DATA TO USE:

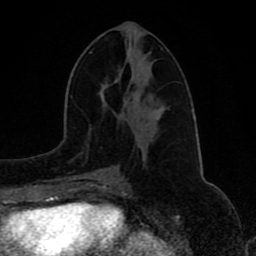
Breast MRI (dynamic contrast-enhanced), one axial slice; position 39 of 80 along the scan axis; cropped to one breast; dynamic contrast-enhanced series, time point 2 of 8 at this slice position (early post-contrast); 1.5 T; TE 4.2 ms, TR 7 ms; 2 mm slice thickness; 256 × 256 image matrix. Female patient.
Outlined on this slice (semi-automatically segmented with operator editing):
- enhancing-tissue mask used for the functional tumour volume (all voxels passing the contrast-enhancement thresholds inside the analysis volume; usually the tumour): bounding box (x1, y1, x2, y2) in pixels: (89, 51, 113, 173)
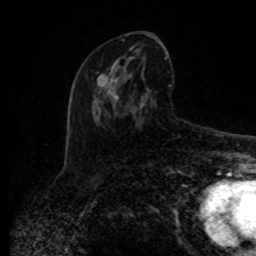
Breast MRI (dynamic contrast-enhanced), one axial slice; slice 43 of 80 in the series (ordered by position); cropped to one breast; dynamic contrast-enhanced series, time point 2 of 8 at this slice position (early post-contrast); 1.5 T; TE 4.2 ms, TR 7 ms; 2 mm slice thickness; 256 × 256 image matrix, field of view 165 × 165 mm. Female patient.
Outlined on this slice (semi-automatically segmented with operator editing):
- enhancing-tissue mask used for the functional tumour volume (all voxels passing the contrast-enhancement thresholds inside the analysis volume; usually the tumour): bounding box <97,44,171,125> (left, top, right, bottom; pixels)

TASK ITEM: Without including any pictures, reproduce the data exactly.

ANSWER TO THIS EXERCISE:
Breast MRI (dynamic contrast-enhanced), one axial slice; position 39 of 80 along the scan axis; cropped to one breast; dynamic contrast-enhanced series, time point 2 of 8 at this slice position (early post-contrast); 1.5 T; TE 4.2 ms, TR 7 ms; 2 mm slice thickness; 256 × 256 image matrix. Female patient.
Outlined on this slice (semi-automatically segmented with operator editing):
- enhancing-tissue mask used for the functional tumour volume (all voxels passing the contrast-enhancement thresholds inside the analysis volume; usually the tumour): bounding box (x1, y1, x2, y2) in pixels: (89, 51, 113, 173)
Breast MRI (dynamic contrast-enhanced), one axial slice; slice 43 of 80 in the series (ordered by position); cropped to one breast; dynamic contrast-enhanced series, time point 2 of 8 at this slice position (early post-contrast); 1.5 T; TE 4.2 ms, TR 7 ms; 2 mm slice thickness; 256 × 256 image matrix, field of view 165 × 165 mm. Female patient.
Outlined on this slice (semi-automatically segmented with operator editing):
- enhancing-tissue mask used for the functional tumour volume (all voxels passing the contrast-enhancement thresholds inside the analysis volume; usually the tumour): bounding box <97,44,171,125> (left, top, right, bottom; pixels)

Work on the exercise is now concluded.